I slowly crept away, hoping not to alert her, but it seemed that before I had even taken my first step toward the exit, I had been doomed.

"Dadda!?!?" she exclaimed, all teary-eyed.

I froze in place. I thought that if I held my tongue, her worrisome voice would instead turn into a soft rythmic pattern of breathing that would indicate her sleep cycle had begun once again.

"Mamma!?!?" she called this time.

I sat down next to the door, waiting hopefully for eventual silence, but she was awake. There had to be a way to get her back to sleep...

As I sat there, patiently intercepting all of her attempts at escape, I thought mainly of sleep but also of how to discipline such incredibly persistent behaviour.
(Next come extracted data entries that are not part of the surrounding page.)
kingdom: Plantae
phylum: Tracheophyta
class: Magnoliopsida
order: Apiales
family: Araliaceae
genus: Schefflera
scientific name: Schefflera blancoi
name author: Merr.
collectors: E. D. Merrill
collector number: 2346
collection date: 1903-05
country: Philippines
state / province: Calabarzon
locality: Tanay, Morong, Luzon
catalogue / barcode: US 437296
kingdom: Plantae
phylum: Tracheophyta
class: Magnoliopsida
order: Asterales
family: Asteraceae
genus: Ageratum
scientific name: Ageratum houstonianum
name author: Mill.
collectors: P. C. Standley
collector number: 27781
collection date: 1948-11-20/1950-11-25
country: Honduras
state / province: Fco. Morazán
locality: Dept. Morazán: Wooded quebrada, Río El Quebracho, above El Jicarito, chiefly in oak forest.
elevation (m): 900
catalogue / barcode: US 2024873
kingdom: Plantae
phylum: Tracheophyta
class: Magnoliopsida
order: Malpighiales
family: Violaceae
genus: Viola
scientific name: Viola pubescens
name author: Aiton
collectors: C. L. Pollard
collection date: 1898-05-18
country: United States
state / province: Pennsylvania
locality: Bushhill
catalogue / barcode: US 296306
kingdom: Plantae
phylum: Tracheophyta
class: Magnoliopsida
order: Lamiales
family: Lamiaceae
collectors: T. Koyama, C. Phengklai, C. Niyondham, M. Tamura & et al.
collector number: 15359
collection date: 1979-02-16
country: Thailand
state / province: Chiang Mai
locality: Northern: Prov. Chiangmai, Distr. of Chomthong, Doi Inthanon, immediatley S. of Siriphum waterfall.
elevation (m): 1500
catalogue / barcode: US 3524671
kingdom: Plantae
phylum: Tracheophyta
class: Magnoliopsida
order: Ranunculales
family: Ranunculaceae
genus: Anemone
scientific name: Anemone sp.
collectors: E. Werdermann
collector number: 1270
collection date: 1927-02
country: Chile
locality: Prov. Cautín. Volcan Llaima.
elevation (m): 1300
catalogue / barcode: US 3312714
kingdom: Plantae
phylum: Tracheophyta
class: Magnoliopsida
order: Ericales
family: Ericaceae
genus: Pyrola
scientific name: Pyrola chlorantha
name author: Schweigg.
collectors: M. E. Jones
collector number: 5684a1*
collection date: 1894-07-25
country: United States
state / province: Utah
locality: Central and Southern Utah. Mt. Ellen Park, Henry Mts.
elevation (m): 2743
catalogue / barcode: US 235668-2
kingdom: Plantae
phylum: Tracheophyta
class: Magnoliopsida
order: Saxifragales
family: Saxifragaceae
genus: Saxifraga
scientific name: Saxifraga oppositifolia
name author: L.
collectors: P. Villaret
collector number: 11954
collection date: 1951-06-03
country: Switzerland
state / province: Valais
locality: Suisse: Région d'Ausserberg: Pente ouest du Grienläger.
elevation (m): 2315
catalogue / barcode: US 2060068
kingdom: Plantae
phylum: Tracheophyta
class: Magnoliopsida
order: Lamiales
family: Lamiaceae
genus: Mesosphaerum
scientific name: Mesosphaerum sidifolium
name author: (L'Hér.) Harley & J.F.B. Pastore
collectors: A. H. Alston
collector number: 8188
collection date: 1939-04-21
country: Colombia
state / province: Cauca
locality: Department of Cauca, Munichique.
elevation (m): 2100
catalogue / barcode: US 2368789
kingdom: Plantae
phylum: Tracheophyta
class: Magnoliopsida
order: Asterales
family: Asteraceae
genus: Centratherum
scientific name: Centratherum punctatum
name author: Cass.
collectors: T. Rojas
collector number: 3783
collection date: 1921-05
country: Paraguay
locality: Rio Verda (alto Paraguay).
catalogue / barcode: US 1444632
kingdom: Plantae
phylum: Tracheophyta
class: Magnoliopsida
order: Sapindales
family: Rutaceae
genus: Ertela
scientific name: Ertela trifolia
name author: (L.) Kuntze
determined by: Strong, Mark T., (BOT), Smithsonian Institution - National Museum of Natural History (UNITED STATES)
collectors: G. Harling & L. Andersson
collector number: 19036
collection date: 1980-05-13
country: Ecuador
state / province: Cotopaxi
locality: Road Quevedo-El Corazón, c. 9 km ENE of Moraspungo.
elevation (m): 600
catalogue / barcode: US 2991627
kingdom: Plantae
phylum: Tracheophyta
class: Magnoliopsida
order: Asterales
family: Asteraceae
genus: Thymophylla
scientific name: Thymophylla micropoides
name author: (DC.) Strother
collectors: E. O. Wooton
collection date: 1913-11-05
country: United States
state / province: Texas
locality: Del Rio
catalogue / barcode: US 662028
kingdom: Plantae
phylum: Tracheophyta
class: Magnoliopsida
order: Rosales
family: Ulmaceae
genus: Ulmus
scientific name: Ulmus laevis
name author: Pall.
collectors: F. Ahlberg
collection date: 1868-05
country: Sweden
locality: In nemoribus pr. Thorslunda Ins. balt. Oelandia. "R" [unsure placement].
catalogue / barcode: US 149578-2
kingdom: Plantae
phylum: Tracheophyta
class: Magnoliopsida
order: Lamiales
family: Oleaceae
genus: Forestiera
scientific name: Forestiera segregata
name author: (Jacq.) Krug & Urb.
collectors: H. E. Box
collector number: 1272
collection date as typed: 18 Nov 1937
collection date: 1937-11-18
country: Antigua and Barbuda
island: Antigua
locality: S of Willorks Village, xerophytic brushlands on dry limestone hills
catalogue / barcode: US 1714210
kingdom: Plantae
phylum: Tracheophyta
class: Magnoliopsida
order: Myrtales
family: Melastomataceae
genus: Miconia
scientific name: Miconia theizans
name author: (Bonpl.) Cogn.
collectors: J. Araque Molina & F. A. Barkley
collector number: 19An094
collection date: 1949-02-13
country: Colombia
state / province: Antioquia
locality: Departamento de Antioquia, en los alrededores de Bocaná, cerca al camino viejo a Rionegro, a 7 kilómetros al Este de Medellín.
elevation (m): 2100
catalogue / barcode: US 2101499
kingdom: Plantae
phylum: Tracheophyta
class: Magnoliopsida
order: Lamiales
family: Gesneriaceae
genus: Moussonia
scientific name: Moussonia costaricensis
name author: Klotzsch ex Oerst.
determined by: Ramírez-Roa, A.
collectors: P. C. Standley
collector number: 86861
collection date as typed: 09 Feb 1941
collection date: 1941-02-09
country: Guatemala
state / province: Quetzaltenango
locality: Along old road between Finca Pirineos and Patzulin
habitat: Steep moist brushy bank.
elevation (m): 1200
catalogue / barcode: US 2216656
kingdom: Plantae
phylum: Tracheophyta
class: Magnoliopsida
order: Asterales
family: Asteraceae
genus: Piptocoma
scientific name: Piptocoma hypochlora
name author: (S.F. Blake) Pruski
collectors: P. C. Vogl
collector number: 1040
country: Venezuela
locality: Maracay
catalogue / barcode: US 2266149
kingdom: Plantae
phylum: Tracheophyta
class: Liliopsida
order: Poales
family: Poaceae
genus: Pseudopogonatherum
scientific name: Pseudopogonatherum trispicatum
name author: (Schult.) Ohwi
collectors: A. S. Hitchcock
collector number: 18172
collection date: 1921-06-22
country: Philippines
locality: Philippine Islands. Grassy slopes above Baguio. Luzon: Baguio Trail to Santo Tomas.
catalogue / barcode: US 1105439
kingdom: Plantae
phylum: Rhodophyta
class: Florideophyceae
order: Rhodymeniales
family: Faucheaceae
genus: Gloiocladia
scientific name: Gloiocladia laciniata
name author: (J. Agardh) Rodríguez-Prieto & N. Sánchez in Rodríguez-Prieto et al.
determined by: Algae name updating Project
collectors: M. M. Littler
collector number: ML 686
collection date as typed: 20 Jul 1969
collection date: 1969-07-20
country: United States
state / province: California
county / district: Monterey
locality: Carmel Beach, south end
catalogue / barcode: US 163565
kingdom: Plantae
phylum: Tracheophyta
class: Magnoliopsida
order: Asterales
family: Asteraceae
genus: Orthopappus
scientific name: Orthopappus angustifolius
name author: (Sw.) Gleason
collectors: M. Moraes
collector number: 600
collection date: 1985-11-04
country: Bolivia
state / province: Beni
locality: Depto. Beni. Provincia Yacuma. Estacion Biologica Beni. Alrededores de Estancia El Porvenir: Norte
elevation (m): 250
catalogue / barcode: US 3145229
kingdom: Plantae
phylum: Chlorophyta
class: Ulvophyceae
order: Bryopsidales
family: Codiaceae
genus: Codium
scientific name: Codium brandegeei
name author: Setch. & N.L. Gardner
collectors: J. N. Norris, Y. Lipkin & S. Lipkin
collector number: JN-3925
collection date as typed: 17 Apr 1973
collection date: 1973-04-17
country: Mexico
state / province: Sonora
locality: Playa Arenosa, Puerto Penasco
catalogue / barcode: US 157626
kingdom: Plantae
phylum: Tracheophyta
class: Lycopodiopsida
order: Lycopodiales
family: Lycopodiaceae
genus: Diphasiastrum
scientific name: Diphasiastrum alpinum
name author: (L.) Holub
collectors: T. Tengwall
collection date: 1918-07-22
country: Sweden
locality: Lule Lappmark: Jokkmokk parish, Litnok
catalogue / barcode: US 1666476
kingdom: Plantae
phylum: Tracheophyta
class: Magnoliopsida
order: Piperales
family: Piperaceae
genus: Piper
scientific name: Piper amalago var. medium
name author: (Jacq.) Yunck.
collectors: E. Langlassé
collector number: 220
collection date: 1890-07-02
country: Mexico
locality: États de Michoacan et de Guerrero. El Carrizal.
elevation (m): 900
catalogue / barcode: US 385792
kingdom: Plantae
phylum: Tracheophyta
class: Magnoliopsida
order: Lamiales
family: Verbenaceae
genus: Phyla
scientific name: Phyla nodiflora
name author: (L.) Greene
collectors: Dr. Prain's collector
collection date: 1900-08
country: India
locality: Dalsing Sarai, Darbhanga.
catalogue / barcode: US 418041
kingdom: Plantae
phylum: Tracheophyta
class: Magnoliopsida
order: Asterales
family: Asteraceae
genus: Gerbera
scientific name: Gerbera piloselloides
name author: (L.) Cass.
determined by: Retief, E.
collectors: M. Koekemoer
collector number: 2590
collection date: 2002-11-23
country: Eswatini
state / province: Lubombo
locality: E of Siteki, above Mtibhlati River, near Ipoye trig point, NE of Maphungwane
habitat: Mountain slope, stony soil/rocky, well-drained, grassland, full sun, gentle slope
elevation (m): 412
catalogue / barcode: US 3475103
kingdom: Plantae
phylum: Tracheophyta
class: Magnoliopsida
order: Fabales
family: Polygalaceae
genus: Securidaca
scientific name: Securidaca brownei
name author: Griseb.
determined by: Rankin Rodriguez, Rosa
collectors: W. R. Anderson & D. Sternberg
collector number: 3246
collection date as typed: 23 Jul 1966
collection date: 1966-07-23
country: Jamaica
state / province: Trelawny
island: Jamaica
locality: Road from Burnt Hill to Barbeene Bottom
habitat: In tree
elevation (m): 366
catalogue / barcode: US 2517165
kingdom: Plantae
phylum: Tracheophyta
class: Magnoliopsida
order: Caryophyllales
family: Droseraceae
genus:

I wondered whether to spank, yell, hold her to her bed, or to give up altogether. Defeat was creeping up on me.

I was innevitably angry, it's what had fuelled my determination at such an early hour. I continued to work in silence, not risking too much confrontation. Such an act would innevitably escalate the situation and I'd likely find myself up all night.

As I pressed on with our little routine of her getting out of bed and walking to the door and then me picking her up—kicking and screaming—and tucking her in once more, I realised that she was finally tiring.

I put her in bed and tucked her in once more only to find that, although the crying hadn't stopped, she had decided not to leave the bed this time.

She slowly quieted down, only making the odd request for a bottle. I continued my silent discipline, only moving my feet on the floor and opening and closing the bedroom door in an effort to get her used to the sounds. I wanted to leave the room without disturbing her yet again.

A few minutes later, I was sneakily opening the door and walking back to bed.

She was asleep and I was about to find myself in the same state...finally.